The Key Laboratory of Biomedical Information Engineering of Ministry of Education, Xi'an Jiaotong University, Xi'an 710038, China.
Asian J Androl. 2010 May;12(3):390-9. doi: 10.1038/aja.2009.87. Epub 2010 Jan 18.
We investigated the antiproliferative activity of (-)-gossypol on the human prostate cancer cell line PC3 in vitro and in vivo to elucidate its potential molecular mechanisms. Cell growth and viability were evaluated using the 3-(4,5-dimethylthiazol-2-yl)-2,5-diphenyltetrazolium bromide (MTT) assay, and cell apoptosis was detected by flow cytometry, terminal deoxynucleotidyl transferase dUTP nick end labelling (TUNEL) and electron microscopy. Expression of proliferating cell nuclear antigen (PCNA), Bcl-2, CD31, caspase-3 and caspase-8 in tumour tissue was determined by immunohistochemistry. The drug concentration that yielded 50% cell inhibition (IC(50) value) was 4.74 microg mL(-1). In the PC-3 tumour xenograft study, (-)-gossypol (> 5 mg kg(-1)) given once a day for 7 days significantly inhibited tumour growth in a dose-dependent manner. Immunohistochemical analysis revealed that (-)-gossypol enhanced caspase-3 and caspase-8 expression and decreased the expression of PCNA, Bcl-2 and CD31 in tumour tissues. It suggested that cell apoptosis and inhibition of angiogenesis might contribute to the anticancer action of (-)-gossypol.
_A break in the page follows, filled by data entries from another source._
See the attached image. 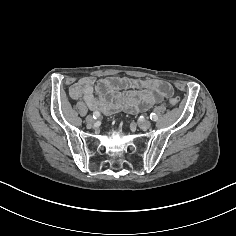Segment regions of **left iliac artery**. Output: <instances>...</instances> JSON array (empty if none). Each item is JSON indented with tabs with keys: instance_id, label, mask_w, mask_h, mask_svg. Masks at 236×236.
I'll return each instance as SVG.
<instances>
[{
	"instance_id": "obj_1",
	"label": "left iliac artery",
	"mask_w": 236,
	"mask_h": 236,
	"mask_svg": "<svg viewBox=\"0 0 236 236\" xmlns=\"http://www.w3.org/2000/svg\"><path fill=\"white\" fill-rule=\"evenodd\" d=\"M150 119H151L152 121H157V120H158V116H157L155 113H151V114H150Z\"/></svg>"
}]
</instances>
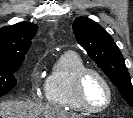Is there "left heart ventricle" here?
<instances>
[{"label": "left heart ventricle", "instance_id": "left-heart-ventricle-1", "mask_svg": "<svg viewBox=\"0 0 133 118\" xmlns=\"http://www.w3.org/2000/svg\"><path fill=\"white\" fill-rule=\"evenodd\" d=\"M85 97L90 106L100 108L104 106L108 99L106 86L100 78L90 74L85 81Z\"/></svg>", "mask_w": 133, "mask_h": 118}]
</instances>
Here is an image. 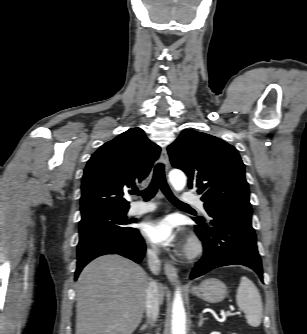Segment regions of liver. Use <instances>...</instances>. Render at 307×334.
<instances>
[{
    "mask_svg": "<svg viewBox=\"0 0 307 334\" xmlns=\"http://www.w3.org/2000/svg\"><path fill=\"white\" fill-rule=\"evenodd\" d=\"M150 278L120 255L91 261L76 284V334H132L143 317ZM165 287L159 284L161 303Z\"/></svg>",
    "mask_w": 307,
    "mask_h": 334,
    "instance_id": "6515ba94",
    "label": "liver"
}]
</instances>
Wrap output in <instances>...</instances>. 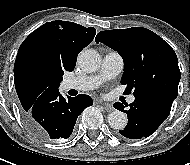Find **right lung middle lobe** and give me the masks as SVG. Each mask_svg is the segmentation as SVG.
Instances as JSON below:
<instances>
[{
	"label": "right lung middle lobe",
	"instance_id": "1",
	"mask_svg": "<svg viewBox=\"0 0 190 165\" xmlns=\"http://www.w3.org/2000/svg\"><path fill=\"white\" fill-rule=\"evenodd\" d=\"M62 81V78H60L56 83L52 84L50 86L51 89H57L59 87V83Z\"/></svg>",
	"mask_w": 190,
	"mask_h": 165
}]
</instances>
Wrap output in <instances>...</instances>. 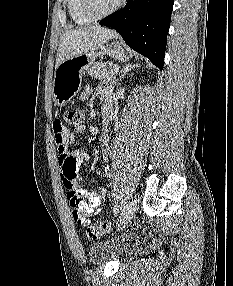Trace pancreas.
Masks as SVG:
<instances>
[{
	"instance_id": "1",
	"label": "pancreas",
	"mask_w": 233,
	"mask_h": 286,
	"mask_svg": "<svg viewBox=\"0 0 233 286\" xmlns=\"http://www.w3.org/2000/svg\"><path fill=\"white\" fill-rule=\"evenodd\" d=\"M88 75L100 80L113 81L115 77L110 75L107 70L106 63H96L92 67L87 69Z\"/></svg>"
}]
</instances>
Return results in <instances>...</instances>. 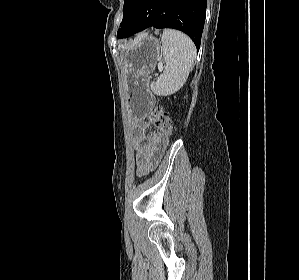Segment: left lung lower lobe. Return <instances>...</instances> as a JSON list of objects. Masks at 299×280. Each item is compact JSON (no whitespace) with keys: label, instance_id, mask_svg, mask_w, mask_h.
I'll use <instances>...</instances> for the list:
<instances>
[{"label":"left lung lower lobe","instance_id":"obj_1","mask_svg":"<svg viewBox=\"0 0 299 280\" xmlns=\"http://www.w3.org/2000/svg\"><path fill=\"white\" fill-rule=\"evenodd\" d=\"M206 15V0H135L127 25L118 38L148 27L173 28L186 33L200 47Z\"/></svg>","mask_w":299,"mask_h":280}]
</instances>
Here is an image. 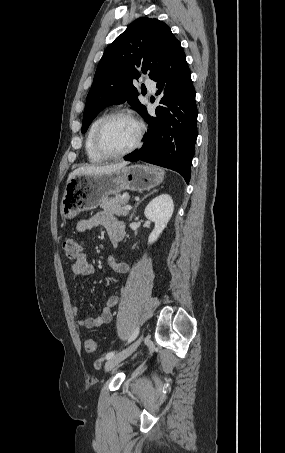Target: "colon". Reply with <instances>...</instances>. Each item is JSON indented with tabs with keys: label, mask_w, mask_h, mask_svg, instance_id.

我们研究了(-)-棉酚对体外和体内人前列腺癌细胞系 PC3 的抗增殖活性,以阐明其潜在的分子机制。使用 3-(4,5-二甲基噻唑-2-基)-2,5-二苯基四氮唑溴盐(MTT)测定法评估细胞生长和活力,通过流式细胞术、末端脱氧核苷酸转移酶 dUTP 缺口末端标记(TUNEL)和电子显微镜检测细胞凋亡。通过免疫组织化学测定肿瘤组织中增殖细胞核抗原(PCNA)、Bcl-2、CD31、caspase-3 和 caspase-8 的表达。产生 50%细胞抑制(IC50 值)的药物浓度为 4.74 μg mL(-1)。在 PC-3 肿瘤异种移植研究中,(-)-棉酚(> 5 mg kg(-1))每天一次给药 7 天,以剂量依赖性方式显着抑制肿瘤生长。免疫组织化学分析显示,(-)-棉酚增强了 caspase-3 和 caspase-8 的表达,并降低了肿瘤组织中 PCNA、Bcl-2 和 CD31 的表达。这表明细胞凋亡和血管生成抑制可能有助于(-)-棉酚的抗癌作用。